The Student Literary Journal of Northern Vermont University

 

1. Uncle Teddy said he would fly on a plane if he “could keep one foot on the ground.”
 
2. I wonder how he got to Europe to fight in World War II. By ship, of course. But how did he keep one leg on shore and sail to France?
 
3. While Uncle Teddy fought Nazis, a woman he was to marry died in a car accident. He never got over it and never married. Maybe this was why he didn’t trust travelling inside machines. I don’t remember him owning a car. Maybe he would have if he could drag one foot on the ground.
 
4. He didn’t often talk about the war. When he did, it was always about planes falling.
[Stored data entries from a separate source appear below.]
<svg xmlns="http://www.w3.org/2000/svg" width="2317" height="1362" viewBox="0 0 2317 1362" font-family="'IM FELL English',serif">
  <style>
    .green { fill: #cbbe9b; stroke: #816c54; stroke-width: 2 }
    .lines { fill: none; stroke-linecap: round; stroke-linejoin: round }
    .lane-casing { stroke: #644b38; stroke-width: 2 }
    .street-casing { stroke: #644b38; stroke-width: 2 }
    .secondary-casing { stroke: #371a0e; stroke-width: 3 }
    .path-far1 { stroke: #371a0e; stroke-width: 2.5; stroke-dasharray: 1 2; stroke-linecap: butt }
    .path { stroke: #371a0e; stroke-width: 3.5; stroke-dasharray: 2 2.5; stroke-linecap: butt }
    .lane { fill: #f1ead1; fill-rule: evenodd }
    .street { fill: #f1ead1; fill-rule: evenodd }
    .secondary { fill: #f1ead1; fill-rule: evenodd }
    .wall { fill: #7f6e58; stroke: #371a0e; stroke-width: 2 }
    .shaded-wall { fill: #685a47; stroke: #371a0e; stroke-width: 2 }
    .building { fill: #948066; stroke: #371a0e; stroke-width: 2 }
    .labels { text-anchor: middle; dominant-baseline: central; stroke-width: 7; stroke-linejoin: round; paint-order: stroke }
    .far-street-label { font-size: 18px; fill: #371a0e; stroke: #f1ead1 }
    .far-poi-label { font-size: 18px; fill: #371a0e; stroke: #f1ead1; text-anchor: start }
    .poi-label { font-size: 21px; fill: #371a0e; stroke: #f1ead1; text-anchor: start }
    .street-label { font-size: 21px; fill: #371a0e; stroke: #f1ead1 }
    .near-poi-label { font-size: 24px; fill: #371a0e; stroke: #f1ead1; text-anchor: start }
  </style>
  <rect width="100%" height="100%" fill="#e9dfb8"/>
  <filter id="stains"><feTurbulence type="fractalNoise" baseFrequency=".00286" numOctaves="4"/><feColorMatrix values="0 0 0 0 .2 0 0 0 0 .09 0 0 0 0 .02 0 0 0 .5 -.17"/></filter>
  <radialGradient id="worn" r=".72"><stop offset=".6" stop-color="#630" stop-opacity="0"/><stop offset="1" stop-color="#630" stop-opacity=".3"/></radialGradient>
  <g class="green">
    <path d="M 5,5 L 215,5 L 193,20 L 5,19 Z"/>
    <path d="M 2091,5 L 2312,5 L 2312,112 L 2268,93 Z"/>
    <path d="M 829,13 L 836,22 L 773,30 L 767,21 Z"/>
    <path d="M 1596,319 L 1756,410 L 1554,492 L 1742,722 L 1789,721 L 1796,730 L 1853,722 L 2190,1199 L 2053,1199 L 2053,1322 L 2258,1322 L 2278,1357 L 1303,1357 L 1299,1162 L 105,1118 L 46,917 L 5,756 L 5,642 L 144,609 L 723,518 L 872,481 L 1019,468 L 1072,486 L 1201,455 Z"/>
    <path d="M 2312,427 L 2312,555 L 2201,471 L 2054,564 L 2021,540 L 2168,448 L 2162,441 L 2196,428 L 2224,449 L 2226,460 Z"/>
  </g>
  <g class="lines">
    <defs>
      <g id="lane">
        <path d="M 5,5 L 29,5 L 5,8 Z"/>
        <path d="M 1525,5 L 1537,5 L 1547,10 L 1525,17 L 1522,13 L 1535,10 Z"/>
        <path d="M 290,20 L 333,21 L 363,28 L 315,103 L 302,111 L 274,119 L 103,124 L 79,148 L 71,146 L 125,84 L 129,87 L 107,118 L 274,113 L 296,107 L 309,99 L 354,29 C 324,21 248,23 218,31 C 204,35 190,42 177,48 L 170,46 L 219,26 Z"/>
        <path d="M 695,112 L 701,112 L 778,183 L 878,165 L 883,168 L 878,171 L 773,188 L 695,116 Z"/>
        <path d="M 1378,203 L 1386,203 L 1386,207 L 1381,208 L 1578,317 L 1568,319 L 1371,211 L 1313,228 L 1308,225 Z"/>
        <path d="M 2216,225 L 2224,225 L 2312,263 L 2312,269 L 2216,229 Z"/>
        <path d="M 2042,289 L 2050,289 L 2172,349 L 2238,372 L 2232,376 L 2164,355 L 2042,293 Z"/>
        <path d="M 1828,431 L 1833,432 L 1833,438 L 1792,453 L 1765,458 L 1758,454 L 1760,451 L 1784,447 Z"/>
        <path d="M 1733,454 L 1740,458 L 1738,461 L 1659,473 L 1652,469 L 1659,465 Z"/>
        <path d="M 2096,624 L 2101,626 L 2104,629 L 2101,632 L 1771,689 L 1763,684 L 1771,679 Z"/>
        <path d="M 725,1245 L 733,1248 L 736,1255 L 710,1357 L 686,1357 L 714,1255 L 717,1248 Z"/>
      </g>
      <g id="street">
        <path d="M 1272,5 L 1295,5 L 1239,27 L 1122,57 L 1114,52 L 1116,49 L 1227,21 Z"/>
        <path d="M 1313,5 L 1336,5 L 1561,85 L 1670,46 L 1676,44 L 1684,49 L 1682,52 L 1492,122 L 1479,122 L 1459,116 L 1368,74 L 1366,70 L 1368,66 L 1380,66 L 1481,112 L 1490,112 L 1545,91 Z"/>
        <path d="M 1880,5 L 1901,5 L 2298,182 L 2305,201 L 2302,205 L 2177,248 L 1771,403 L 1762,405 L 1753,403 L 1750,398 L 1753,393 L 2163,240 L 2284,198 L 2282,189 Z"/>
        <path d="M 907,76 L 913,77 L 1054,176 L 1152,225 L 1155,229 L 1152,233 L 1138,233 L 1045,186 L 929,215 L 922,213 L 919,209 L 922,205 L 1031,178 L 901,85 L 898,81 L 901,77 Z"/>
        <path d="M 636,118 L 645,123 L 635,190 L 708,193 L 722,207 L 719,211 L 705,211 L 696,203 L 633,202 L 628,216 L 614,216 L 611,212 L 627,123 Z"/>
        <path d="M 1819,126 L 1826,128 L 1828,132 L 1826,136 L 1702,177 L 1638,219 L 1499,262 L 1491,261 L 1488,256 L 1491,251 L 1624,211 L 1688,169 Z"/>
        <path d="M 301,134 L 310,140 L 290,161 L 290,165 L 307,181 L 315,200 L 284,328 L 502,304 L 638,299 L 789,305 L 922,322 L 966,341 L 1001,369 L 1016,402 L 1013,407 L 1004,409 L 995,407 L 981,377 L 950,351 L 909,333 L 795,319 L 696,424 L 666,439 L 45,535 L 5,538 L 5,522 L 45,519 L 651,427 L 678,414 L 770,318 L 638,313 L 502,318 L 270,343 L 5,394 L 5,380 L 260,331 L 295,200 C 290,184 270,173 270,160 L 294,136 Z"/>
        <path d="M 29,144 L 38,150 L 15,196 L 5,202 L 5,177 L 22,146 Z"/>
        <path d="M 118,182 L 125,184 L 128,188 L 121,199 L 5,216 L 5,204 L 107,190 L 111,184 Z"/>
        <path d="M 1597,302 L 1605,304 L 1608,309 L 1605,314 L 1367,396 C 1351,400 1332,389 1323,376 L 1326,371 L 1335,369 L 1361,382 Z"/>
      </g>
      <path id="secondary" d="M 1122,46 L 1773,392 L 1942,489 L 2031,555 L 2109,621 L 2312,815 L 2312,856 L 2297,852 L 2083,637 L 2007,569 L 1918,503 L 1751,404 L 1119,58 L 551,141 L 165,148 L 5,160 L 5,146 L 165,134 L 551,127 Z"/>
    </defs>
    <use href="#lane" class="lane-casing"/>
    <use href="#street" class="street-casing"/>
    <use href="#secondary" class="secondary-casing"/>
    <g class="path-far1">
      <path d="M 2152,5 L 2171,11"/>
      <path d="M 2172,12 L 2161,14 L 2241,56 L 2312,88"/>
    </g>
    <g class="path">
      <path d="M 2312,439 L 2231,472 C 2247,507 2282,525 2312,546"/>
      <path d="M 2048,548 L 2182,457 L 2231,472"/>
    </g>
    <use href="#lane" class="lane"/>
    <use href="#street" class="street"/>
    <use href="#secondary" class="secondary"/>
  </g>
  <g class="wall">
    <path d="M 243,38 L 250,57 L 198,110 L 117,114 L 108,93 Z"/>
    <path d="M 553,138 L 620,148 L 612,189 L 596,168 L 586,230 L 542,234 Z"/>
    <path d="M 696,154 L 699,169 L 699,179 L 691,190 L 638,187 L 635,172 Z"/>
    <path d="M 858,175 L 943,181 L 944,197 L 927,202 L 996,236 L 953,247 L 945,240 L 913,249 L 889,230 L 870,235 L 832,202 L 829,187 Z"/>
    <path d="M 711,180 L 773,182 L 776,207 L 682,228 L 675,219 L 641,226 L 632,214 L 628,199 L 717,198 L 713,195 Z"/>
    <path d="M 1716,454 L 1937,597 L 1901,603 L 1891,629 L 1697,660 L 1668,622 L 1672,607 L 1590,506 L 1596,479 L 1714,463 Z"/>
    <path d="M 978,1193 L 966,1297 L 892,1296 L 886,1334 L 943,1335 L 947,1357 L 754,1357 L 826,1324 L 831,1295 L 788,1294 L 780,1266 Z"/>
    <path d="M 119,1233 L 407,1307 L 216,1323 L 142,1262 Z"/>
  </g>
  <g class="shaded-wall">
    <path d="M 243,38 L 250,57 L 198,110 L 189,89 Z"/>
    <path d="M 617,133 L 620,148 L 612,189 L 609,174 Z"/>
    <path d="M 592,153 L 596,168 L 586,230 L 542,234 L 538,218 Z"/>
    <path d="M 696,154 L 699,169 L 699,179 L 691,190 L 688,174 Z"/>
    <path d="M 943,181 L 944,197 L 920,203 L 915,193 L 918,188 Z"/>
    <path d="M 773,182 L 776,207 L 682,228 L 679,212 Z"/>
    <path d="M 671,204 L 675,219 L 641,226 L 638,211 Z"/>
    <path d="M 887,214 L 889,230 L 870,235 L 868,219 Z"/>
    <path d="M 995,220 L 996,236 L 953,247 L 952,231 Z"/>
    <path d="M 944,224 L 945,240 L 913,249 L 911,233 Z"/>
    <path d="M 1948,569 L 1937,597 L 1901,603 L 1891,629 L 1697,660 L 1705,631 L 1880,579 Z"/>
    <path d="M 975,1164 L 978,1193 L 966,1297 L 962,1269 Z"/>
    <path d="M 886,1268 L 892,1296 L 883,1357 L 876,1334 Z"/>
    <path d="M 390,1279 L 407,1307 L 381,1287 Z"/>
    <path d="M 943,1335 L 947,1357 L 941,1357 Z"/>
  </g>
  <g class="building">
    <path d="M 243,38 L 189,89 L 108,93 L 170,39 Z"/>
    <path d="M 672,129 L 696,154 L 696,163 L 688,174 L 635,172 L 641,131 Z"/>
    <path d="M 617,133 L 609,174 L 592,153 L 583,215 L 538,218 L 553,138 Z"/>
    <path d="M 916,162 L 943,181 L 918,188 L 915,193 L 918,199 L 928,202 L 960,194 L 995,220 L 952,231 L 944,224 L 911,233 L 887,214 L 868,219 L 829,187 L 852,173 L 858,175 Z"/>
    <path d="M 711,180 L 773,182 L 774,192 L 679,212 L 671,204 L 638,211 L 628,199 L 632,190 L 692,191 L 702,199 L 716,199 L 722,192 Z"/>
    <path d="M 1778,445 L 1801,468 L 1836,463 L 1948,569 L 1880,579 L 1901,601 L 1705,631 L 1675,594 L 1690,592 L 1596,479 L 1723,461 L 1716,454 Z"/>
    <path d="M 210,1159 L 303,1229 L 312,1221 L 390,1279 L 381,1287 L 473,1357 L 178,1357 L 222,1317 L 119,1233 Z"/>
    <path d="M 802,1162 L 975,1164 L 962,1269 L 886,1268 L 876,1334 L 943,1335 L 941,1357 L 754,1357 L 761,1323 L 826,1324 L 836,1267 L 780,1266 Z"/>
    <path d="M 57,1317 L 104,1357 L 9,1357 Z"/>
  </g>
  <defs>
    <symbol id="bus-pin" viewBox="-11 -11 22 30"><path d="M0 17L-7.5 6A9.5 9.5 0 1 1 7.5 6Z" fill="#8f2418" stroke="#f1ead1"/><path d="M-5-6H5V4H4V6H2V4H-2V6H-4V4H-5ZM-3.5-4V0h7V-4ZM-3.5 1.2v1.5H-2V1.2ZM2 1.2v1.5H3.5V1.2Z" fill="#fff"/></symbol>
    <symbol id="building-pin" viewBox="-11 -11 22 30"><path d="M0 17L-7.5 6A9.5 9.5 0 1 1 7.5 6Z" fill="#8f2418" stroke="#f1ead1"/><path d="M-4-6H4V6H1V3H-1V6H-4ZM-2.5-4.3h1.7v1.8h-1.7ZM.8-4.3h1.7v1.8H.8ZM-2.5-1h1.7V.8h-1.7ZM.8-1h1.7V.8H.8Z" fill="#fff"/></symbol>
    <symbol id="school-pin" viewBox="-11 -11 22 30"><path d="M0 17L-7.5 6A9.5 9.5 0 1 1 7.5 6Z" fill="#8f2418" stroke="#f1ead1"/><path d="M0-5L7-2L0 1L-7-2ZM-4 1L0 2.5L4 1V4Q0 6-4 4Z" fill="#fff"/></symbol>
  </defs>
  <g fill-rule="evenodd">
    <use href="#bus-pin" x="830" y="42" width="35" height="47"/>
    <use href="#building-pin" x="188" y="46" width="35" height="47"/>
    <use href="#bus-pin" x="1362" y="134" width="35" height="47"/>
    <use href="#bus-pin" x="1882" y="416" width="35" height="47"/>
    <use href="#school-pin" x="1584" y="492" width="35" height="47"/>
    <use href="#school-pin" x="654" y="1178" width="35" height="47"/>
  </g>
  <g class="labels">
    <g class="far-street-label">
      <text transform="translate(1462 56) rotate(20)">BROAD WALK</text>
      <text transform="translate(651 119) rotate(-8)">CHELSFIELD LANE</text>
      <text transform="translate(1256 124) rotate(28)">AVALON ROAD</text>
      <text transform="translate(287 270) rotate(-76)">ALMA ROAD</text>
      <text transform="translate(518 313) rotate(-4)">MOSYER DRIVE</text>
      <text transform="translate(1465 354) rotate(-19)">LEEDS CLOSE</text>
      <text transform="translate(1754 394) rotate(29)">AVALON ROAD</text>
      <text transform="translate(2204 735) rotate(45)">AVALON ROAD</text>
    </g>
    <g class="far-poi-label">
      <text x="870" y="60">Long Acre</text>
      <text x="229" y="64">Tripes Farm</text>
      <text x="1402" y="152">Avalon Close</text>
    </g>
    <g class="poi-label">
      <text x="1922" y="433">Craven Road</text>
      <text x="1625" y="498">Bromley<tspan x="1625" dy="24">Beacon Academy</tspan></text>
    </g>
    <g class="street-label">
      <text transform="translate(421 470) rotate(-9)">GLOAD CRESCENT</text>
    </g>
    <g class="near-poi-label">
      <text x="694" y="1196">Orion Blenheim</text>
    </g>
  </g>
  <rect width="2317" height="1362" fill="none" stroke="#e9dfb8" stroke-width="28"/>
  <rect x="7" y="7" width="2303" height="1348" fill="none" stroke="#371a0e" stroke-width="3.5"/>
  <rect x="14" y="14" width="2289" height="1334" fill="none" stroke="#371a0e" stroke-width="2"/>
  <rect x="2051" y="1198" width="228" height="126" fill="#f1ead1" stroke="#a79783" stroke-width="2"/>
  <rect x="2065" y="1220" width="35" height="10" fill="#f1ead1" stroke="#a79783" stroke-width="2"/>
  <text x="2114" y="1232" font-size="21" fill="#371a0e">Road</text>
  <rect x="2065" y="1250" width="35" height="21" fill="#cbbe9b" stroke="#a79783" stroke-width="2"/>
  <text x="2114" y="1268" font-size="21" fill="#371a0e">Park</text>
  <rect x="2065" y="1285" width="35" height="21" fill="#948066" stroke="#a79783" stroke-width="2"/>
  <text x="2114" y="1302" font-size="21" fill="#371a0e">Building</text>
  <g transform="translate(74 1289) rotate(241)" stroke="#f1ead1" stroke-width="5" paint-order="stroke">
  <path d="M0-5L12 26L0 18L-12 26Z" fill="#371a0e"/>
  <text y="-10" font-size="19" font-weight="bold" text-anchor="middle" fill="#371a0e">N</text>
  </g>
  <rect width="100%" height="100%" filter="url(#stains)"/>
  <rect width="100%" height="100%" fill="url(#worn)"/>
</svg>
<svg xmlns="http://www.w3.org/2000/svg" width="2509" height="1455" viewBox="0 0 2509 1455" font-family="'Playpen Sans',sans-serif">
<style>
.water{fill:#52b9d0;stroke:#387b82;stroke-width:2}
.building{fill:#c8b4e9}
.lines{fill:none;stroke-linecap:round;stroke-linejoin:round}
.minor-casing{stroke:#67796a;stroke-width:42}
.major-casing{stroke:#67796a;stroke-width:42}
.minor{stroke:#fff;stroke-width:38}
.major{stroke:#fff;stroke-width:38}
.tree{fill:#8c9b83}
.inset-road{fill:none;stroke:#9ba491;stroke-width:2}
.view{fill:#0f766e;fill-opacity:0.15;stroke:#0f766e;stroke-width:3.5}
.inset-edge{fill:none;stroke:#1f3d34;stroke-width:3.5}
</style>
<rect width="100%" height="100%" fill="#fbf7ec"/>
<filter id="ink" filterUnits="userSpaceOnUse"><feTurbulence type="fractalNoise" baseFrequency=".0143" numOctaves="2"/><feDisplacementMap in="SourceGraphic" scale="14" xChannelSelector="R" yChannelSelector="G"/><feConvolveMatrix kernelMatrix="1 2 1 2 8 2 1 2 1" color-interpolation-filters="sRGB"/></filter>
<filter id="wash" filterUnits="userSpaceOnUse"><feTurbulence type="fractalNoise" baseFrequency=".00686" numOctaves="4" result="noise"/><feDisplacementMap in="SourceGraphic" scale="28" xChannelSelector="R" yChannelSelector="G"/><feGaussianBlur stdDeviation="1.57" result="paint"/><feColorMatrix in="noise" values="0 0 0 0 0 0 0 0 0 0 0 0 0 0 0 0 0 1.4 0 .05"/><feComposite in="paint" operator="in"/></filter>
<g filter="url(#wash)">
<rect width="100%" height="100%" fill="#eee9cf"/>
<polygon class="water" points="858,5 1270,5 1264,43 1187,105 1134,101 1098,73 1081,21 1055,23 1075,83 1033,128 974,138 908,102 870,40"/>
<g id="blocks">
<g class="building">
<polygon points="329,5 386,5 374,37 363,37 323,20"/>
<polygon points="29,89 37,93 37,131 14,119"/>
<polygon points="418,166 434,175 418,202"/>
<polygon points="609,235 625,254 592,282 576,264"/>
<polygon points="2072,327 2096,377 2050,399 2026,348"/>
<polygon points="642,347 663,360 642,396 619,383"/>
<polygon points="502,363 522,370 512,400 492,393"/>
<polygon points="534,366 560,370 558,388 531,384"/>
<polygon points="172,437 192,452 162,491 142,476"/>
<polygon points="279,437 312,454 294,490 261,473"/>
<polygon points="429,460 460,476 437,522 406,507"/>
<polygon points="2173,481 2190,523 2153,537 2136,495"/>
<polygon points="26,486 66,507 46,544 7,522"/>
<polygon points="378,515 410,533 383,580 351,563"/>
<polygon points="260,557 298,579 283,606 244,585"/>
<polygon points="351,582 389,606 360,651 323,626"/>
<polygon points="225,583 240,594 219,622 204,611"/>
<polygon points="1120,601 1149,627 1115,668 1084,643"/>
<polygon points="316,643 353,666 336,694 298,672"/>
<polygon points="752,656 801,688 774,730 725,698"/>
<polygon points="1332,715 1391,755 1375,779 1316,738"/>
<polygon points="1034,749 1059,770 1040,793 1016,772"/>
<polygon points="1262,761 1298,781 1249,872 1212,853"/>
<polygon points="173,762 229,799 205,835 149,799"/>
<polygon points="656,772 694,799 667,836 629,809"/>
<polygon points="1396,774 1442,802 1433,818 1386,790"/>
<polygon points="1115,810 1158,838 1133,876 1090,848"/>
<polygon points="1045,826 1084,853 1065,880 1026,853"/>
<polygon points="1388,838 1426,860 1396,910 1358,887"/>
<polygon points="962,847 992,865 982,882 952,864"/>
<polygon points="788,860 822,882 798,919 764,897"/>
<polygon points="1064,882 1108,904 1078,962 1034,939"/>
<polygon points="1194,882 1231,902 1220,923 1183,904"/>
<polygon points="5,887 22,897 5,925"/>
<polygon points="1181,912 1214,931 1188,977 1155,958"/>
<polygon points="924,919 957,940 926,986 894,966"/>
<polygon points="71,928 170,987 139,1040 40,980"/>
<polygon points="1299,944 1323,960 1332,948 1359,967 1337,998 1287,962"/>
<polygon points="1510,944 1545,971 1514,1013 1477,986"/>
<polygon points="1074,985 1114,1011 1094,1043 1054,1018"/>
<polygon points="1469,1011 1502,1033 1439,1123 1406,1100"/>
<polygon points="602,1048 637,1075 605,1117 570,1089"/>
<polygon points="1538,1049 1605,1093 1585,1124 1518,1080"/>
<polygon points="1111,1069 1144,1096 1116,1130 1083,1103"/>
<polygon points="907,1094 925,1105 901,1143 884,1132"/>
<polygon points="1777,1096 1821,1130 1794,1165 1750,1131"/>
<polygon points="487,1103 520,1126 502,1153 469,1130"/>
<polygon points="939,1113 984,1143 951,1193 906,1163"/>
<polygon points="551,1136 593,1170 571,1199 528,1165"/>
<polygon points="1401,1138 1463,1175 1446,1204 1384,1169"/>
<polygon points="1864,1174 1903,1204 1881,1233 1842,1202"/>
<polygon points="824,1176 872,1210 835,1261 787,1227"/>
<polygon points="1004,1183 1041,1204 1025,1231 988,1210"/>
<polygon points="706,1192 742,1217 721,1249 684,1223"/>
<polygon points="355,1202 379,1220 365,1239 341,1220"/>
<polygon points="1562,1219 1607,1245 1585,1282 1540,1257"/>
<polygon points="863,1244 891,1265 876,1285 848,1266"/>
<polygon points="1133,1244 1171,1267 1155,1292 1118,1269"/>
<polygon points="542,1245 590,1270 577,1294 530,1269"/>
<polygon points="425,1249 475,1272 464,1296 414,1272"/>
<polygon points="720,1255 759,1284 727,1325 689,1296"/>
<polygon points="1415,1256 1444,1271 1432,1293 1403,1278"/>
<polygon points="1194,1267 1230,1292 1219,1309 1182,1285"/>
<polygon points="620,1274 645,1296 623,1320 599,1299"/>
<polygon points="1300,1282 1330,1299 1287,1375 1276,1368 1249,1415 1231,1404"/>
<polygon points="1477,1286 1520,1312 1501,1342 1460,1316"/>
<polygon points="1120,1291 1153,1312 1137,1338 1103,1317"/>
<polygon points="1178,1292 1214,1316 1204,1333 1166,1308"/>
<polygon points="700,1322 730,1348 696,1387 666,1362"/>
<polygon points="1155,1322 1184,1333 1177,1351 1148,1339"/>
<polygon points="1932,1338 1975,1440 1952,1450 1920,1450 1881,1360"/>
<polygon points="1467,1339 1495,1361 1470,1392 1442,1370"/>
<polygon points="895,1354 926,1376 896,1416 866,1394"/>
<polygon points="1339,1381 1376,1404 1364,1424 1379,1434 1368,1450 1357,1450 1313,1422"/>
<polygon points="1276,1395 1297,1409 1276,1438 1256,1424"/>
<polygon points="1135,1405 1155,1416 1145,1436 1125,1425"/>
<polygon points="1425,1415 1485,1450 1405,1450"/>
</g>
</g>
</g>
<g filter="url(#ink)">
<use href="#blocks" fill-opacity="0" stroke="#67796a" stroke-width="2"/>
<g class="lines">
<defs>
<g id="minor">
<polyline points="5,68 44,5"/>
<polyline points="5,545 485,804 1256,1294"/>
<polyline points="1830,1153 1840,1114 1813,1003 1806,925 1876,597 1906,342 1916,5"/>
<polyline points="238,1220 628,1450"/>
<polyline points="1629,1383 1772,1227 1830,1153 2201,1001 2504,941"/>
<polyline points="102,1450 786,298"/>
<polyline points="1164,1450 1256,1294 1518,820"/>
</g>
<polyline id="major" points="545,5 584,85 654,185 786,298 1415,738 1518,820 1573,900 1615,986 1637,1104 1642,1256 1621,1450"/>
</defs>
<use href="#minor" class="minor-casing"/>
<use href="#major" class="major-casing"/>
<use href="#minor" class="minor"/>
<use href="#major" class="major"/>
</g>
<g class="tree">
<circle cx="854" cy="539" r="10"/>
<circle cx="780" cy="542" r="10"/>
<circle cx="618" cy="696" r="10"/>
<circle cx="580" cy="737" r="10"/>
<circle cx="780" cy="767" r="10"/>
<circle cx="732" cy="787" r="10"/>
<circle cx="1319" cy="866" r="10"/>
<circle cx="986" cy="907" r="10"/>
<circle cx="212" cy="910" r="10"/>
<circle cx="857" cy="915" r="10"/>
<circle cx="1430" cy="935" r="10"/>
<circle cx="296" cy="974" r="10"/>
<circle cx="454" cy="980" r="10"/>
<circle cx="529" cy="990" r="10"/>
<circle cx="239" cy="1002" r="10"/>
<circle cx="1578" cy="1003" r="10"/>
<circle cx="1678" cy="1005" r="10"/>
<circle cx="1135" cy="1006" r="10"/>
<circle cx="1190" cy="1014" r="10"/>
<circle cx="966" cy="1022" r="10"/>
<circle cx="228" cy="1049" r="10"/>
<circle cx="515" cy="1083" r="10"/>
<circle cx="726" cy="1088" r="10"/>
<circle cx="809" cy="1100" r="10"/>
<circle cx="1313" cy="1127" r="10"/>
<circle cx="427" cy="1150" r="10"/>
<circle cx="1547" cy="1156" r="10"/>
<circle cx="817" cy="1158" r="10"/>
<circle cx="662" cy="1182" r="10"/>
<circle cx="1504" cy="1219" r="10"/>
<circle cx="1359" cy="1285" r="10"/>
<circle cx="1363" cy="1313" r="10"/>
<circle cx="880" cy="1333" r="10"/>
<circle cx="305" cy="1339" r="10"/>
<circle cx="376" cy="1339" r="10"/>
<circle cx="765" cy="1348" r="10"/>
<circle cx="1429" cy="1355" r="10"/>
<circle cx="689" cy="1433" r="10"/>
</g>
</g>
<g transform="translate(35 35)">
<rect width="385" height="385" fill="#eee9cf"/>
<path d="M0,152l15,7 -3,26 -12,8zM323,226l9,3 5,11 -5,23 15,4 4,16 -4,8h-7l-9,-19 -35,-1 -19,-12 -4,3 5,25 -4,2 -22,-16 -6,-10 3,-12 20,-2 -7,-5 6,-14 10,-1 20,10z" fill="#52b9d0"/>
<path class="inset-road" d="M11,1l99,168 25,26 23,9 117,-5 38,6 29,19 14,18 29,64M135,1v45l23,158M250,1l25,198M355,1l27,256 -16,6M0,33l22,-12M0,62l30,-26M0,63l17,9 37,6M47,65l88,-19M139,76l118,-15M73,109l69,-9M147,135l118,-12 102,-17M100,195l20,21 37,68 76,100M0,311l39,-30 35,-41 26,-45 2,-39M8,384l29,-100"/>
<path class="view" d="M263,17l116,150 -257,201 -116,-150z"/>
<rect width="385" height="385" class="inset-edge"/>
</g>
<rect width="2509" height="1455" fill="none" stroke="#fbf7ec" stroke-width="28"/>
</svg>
Men died all around him, their young faces contorted in agony, but my uncle mostly remembered smoke streaks as aircraft circled into hollowed out buildings. He said it was like God was being shot down.
 
5. As a boy, I flew on a plane only once. I was with my grandmother, Uncle Teddy’s sister. Something went wrong with our plane. We lost an engine. We were told to put our heads between our legs. Instead of Orlando and Disney World, where we were headed, we landed in Atlanta. Uncle Teddy wasn’t with us. After World War II ended, he never left New Jersey again. He once said a man ought to know where his place is. And stay there.
 
6. He wasn’t alive for 9/11, but if he was I know he would have said he never trusted planes. A man isn’t supposed to go so high. Or fast. Or far from home. Then he would have cried, as he cried in his sleep, dreaming of his long dead love.
 
7. Uncle Teddy was a brave man who became afraid. War did this to him, my grandmother said. But it’s as likely the woman did it to him. Death makes a man afraid, watching it drop from the sky, hearing about it in a telegram.
 
8. Uncle Teddy died in an ambulance driving to a hospital. He had intestinal cancer, but cancer didn’t end his life. He hyperventilated to death. They never should have put him inside that emergency vehicle. He might have lived another ten years.
 
9. Whenever I walk on a plane, I ask Uncle Teddy’s spirit to look out for me. But it’s stupid. I loved him, but at the terminal we part company. Even dead, he’s not going up with me. He’s buried in New Jersey dirt. He has both feet planted in the ground.